▸ TASK OBJECTIVE:
The required output is the lines below from the line containing "su gestión medioambiental en" to the line containing "residuos sanitarios especiales", inclusive, retyped exactly. No other lines belong in it.

[Records drawn from a dataset]

════════

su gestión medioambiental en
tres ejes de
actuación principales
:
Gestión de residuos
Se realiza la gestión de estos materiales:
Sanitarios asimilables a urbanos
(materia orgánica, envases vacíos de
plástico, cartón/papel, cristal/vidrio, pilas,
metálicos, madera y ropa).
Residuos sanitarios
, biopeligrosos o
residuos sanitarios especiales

════════

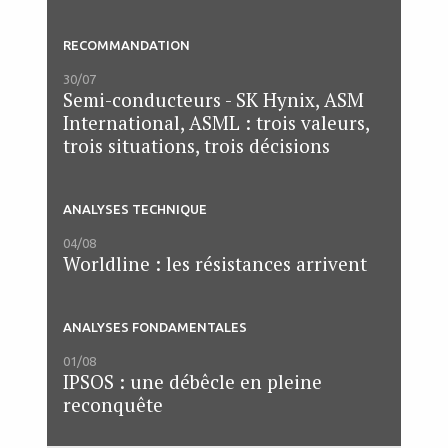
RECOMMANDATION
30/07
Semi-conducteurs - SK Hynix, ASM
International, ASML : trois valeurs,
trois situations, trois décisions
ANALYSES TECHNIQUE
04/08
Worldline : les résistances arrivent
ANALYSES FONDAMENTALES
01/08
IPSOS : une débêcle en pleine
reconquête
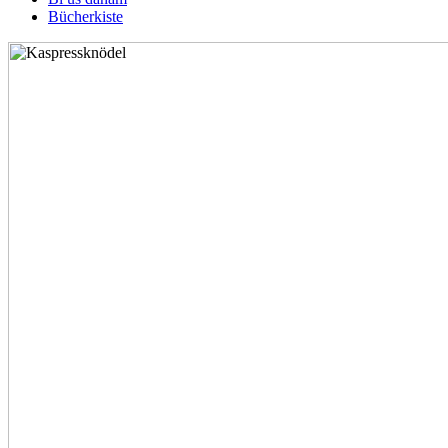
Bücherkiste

════════

▸ ANSWER BELOW:
su gestión medioambiental en
tres ejes de
actuación principales
:
Gestión de residuos
Se realiza la gestión de estos materiales:
Sanitarios asimilables a urbanos
(materia orgánica, envases vacíos de
plástico, cartón/papel, cristal/vidrio, pilas,
metálicos, madera y ropa).
Residuos sanitarios
, biopeligrosos o
residuos sanitarios especiales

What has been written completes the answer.